##### Reading passage

By establishing a framework for domestic health spending and international assistance…
No agreed norms on domestic and international health spending currently exist globally, while concerns about government accountability may lead states to limit international health financing or avoid direct support to the government, impeding national ownership and leaving national priorities unaddressed. The FCGH could establish a domestic and international health financing framework, creating the powerful norms necessary for truly universal access to quality health care, along with assurances on the accountable use of funding that a treaty is uniquely positioned to create.
…the FCGH would empower health ministries to secure increased domestic health resources and increased international assistance.
Domestic health financing targets will make the treaty a valuable ally to health ministers in negotiating for robust health budgets. And the treaty’s health financing framework should lead to increased international assistance to lower-income states. With the FCGH emphasis on national ownership, combined with accountability, this assistance will be more likely to directly support national strategies.
By promoting specific strategies to implement the right to health…
Particular pathways for implementing the right to health are largely absent from international law today. The FCGH would fill this gap, containing specific strategies to implement the right, such as health impact assessments, health equity programs of action, quality improvement policies, and specific avenues for inclusive participation and accountability. Including them in the FCGH would create strong norms and accountability, promoting their widespread adoption.
…the FCGH would provide health-enhancing guidance.
The FCGH would draw on lessons of the FCTC, where the best scientific evidence underlay the treaty’s comprehensive approach to effective tobacco control. Specific strategies in the FCGH would similarly provide governments a comprehensive roadmap, based on the best evidence and thinking on public health and human rights, on how states can effectively implement the right to health, improving their population’s health.
By enhancing human rights mechanisms for health…
States recognize the importance for accountability, including through participatory approaches, but there are currently few right to health accountability mechanisms. The FCGH could establish additional mechanisms to promote right to health accountability, such as regional special rapporteurs charged with monitoring FCGH implementation and engaging all stakeholders on how to improve implementation.
…the FCGH could catalyze empowering national dialogue.

##########
##### Extracted entries

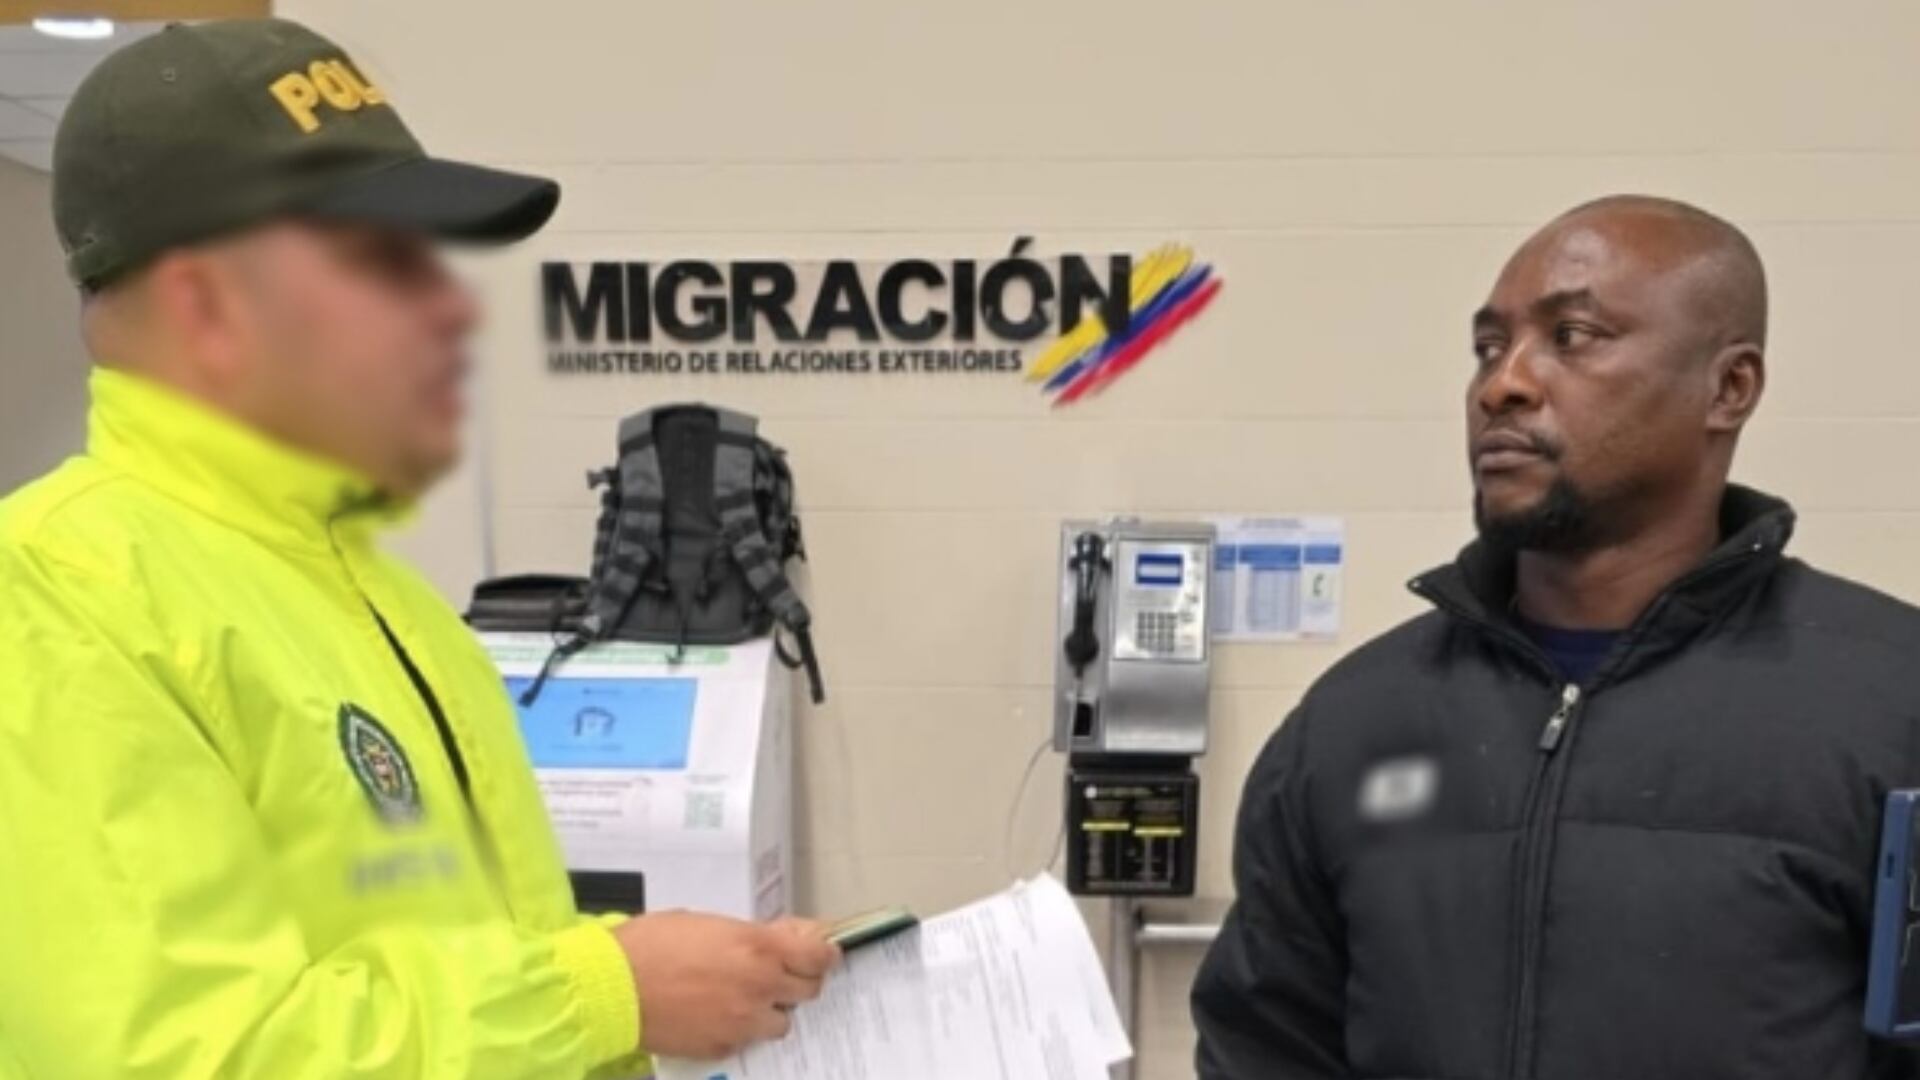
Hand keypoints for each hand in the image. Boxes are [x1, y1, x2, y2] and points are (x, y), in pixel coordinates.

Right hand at [612, 911, 841, 1059]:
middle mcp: (760, 986)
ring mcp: (743, 1022)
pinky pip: (748, 1040)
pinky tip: (719, 1016)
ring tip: (747, 1000)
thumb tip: (782, 938)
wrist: (613, 988)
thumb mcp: (708, 923)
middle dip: (800, 982)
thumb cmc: (653, 943)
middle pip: (809, 991)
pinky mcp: (723, 1046)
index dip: (825, 956)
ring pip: (782, 1023)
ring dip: (772, 1010)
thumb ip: (751, 934)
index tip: (825, 955)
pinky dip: (742, 1029)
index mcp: (760, 948)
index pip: (818, 957)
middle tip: (783, 975)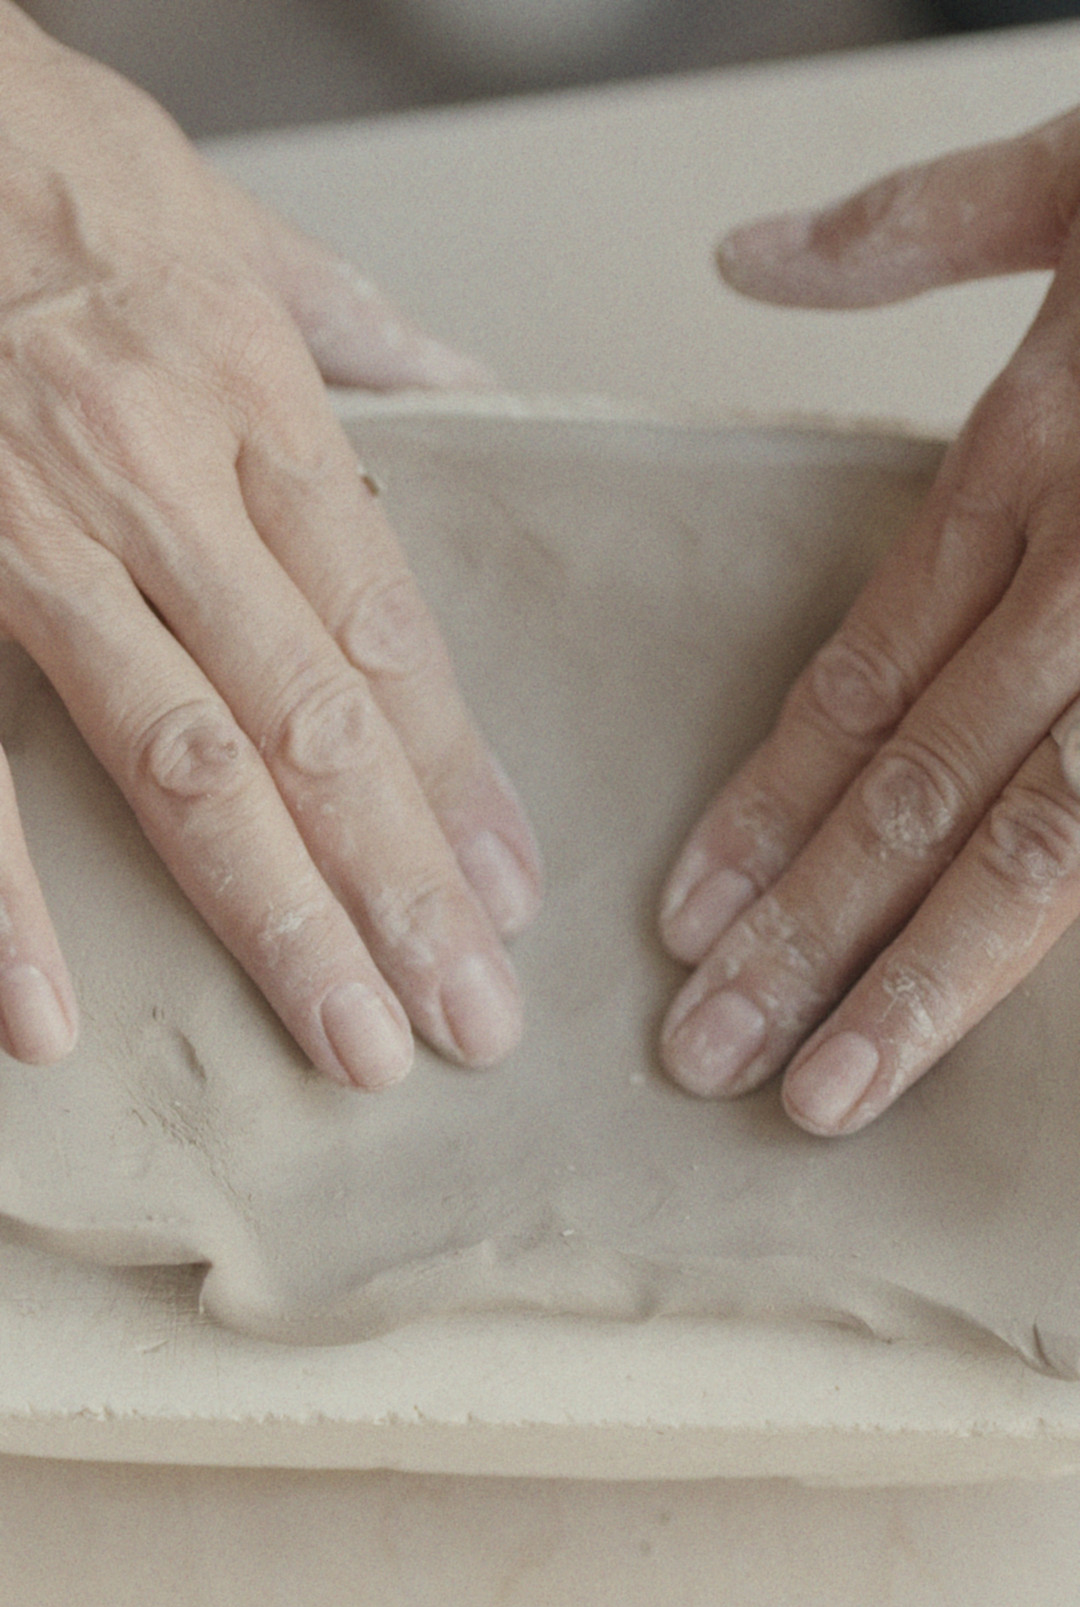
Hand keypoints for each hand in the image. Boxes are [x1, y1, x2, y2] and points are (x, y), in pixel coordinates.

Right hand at [0, 5, 540, 1082]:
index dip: (456, 778)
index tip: (510, 897)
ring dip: (275, 917)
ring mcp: (32, 544)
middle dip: (400, 889)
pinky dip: (10, 901)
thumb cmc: (37, 158)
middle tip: (471, 1022)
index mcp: (250, 402)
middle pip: (314, 724)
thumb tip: (471, 387)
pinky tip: (59, 1015)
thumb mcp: (229, 217)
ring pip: (182, 761)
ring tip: (354, 1043)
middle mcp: (158, 483)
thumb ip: (355, 326)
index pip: (388, 632)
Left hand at [658, 108, 1079, 1133]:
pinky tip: (1001, 1029)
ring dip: (923, 978)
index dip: (766, 805)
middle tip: (706, 1056)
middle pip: (925, 786)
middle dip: (807, 934)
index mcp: (1042, 461)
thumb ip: (913, 227)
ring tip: (826, 1092)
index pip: (865, 676)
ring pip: (1042, 840)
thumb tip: (741, 257)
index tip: (683, 917)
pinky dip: (1071, 925)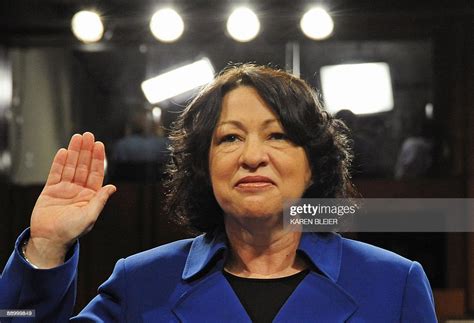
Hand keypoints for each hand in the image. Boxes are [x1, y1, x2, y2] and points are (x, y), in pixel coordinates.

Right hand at [25, 132, 115, 267]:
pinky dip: (59, 162)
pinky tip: (64, 151)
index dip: (98, 159)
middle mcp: (79, 190)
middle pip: (83, 166)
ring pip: (70, 166)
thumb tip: (113, 187)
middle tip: (88, 135)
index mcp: (90, 195)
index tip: (99, 145)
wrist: (49, 239)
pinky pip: (56, 173)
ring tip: (77, 137)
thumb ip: (100, 200)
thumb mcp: (89, 216)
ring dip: (74, 152)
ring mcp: (64, 189)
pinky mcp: (50, 190)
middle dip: (86, 151)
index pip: (96, 173)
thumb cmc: (71, 231)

##########

What you need to do
Continue the passage on the proposed FCGH health treaty, picking up right after its last line about the FCGH catalyzing national dialogue.

Written answer
Much as now happens through the UN Special Rapporteur on the right to health, regional special rapporteurs could lead to valuable convenings within countries, and potentially within regions, where governments, civil society organizations, community members, and health workers, among others, honestly discuss FCGH implementation, and jointly strategize on how to address obstacles. Other possible mechanisms (like joint external evaluations, an approach that WHO effectively spearheaded for the International Health Regulations [2005]) could similarly create productive, empowering dialogue.
Ensuring national ownership
While FCGH stipulations would require certain government actions, they could do so in ways that maximize national ownership and involve joint and inclusive governance. Drawing on the approach of the Paris Agreement on climate change, at the heart of which is national target-setting within the scope of the overall shared commitment on greenhouse gas reduction, the FCGH could itself feature national target-setting, plus other flexibilities. For example, the FCGH could provide guidance and parameters in areas such as financing, equity, quality, health coverage, and participation and accountability mechanisms, with inclusive national processes then establishing national targets and timelines, selecting among a menu of options, or otherwise tailoring FCGH stipulations to national circumstances.
Thus, with a carefully calibrated mix of binding stipulations and national flexibility, the FCGH has the potential to be a create a powerful, innovative, 21st-century approach to the right to health, achieving under its auspices a healthy world, ones in which quality health care is universal, everyone benefits from the underlying and social determinants of health, and equity, participation, and accountability are at the center of national and global efforts to protect the public’s health.